Guido Bodrato, un maestro e una guida per i cattolici democratici

All’età di novant’anni da poco compiuti si è conclusa l’esistenza terrena di Guido Bodrato. È scomparso uno degli ultimi esponenti di rilievo della Democrazia Cristiana, stretto collaboratore di Carlo Donat Cattin e poi del segretario Dc Benigno Zaccagnini, negli anni del compromesso storico e del rapimento di Aldo Moro, più volte ministro e infine eurodeputato.
Una testimonianza esemplare, quella di Bodrato, di cattolico democratico e di popolare che è durata oltre la Democrazia Cristiana e il Partito Popolare, gli unici due partiti a cui è stato iscritto, che è continuata nell’impegno culturale e formativo dell’associazione I Popolari, che aveva fondato e presieduto per diversi anni.
La sua visione della politica, se da un lato appare legata a un tempo ormai concluso, quello della democrazia fondata su partiti capaci di esprimere una precisa identità culturale e di definire in modo collegiale, democratico e autonomo una linea politica, da un altro lato risulta in anticipo sui tempi, perché il rinnovamento della politica passa inevitabilmente dal superamento della deludente stagione della personalizzazione dei partiti e dal superamento della loro subalternità culturale e politica a poteri esterni.
È stato anche commissario della DC a Milano negli anni in cui quel partito subiva la bufera di Tangentopoli ma anche i salutari stimoli al rinnovamento scaturiti dal percorso impresso alla Chiesa Ambrosiana dall’arcivescovo cardinal Martini in seguito al convegno di Assago sul tema “Farsi prossimo”, da cui partì l’iniziativa delle scuole di formazione all’impegno sociale e politico.
Ha sostenuto il rinnovamento voluto dalla segreteria Martinazzoli, ma senza assecondare eccessi che avrebbero portato, con l’eliminazione delle preferenze multiple e con l’elezione diretta dei sindaci a scapito degli organismi collegiali, a un distacco della politica dai cittadini che ha fatto da serbatoio negli anni successivi al populismo e poi all’attuale preoccupante alto tasso di astensionismo.
Fu tra i fondatori del Partito Popolare di Martinazzoli e nella seconda metà degli anni novanta direttore politico del quotidiano Il Popolo.

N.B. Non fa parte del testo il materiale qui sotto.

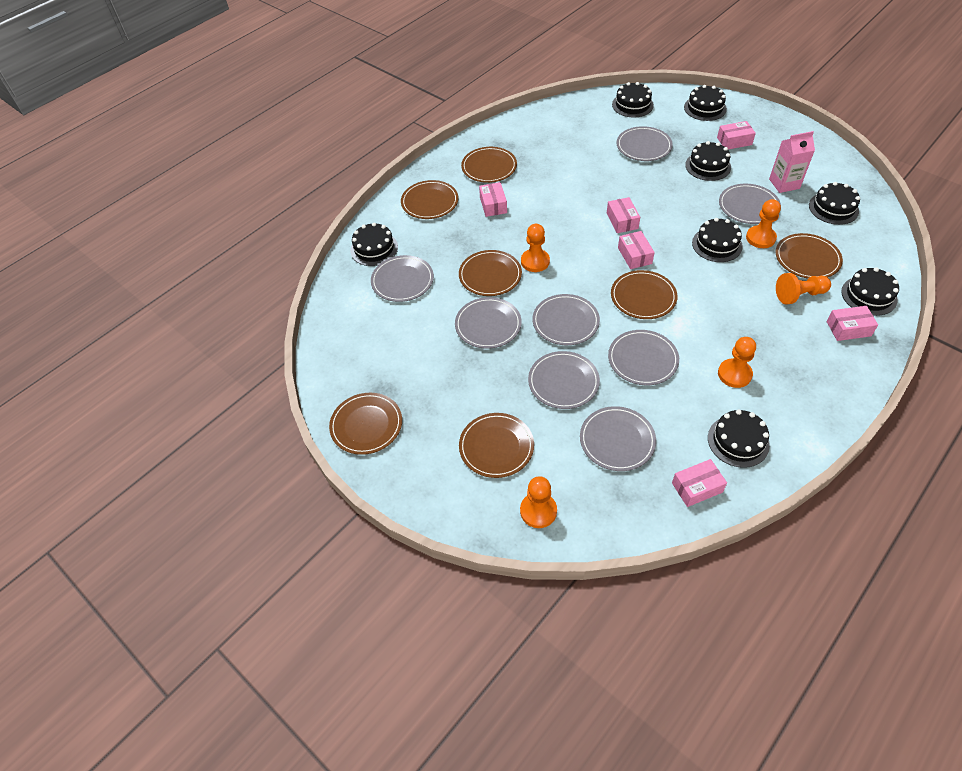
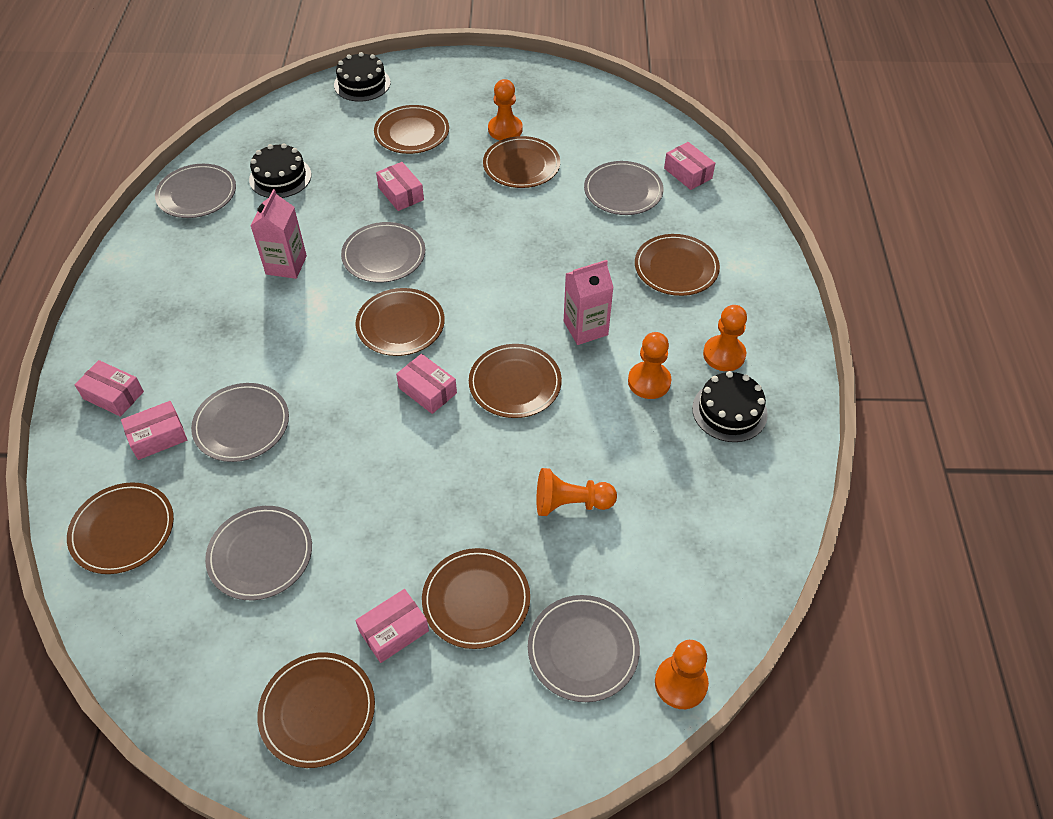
black cake: 8 -> 3
brown plate: 7 -> 8
grey plate: 8 -> 6
pink carton: 1 -> 2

Dopo aver concluso gli incarichi istituzionali, l’ultimo ricoperto fu quello di parlamentare europeo, ha continuato a esercitare una costante azione culturale, pur non aderendo né alla Margherita né al Partito Democratico dove invece erano confluiti molti suoi compagni di partito, formazioni nelle quali non vedeva rispecchiati i requisiti da lui ritenuti fondamentali per un partito, quelli di rappresentare una identità culturale  e politica ben definita.
La sua critica a una concezione plebiscitaria della democrazia, alla personalizzazione della politica e al presidenzialismo, la sua fede nel patriottismo costituzionale, e per questo anche il suo europeismo, lo portarono a schierarsi contro il superamento del bicameralismo perfetto nel referendum costituzionale nel 2016.
La sua ultima pubblicazione “Le stagioni dell’intransigenza”, sugli anni del Ppi di Sturzo, nazionale e piemontese, fra fascismo e bolscevismo, edita dalla Fondazione Carlo Donat-Cattin, proprio dopo le ultime elezioni politiche, ha ripercorso i momenti fondanti dell’autonomia politica dei cattolici, con la sua interpretazione della loro “lunga marcia” dal clericalismo al Partito di ispirazione cristiana, il PPI di don Luigi Sturzo, e risulta per molti aspetti di sorprendente attualità.

In questa sua ultima opera possiamo forse scorgere il testamento spirituale di Guido Bodrato: un richiamo, in questa ora non calma della storia a sentire la responsabilità del momento storico.
Anche per questo va a lui la riconoscenza di generazioni di popolari e cattolici democratici che si sono formati alla scuola del suo pensiero e del suo esempio.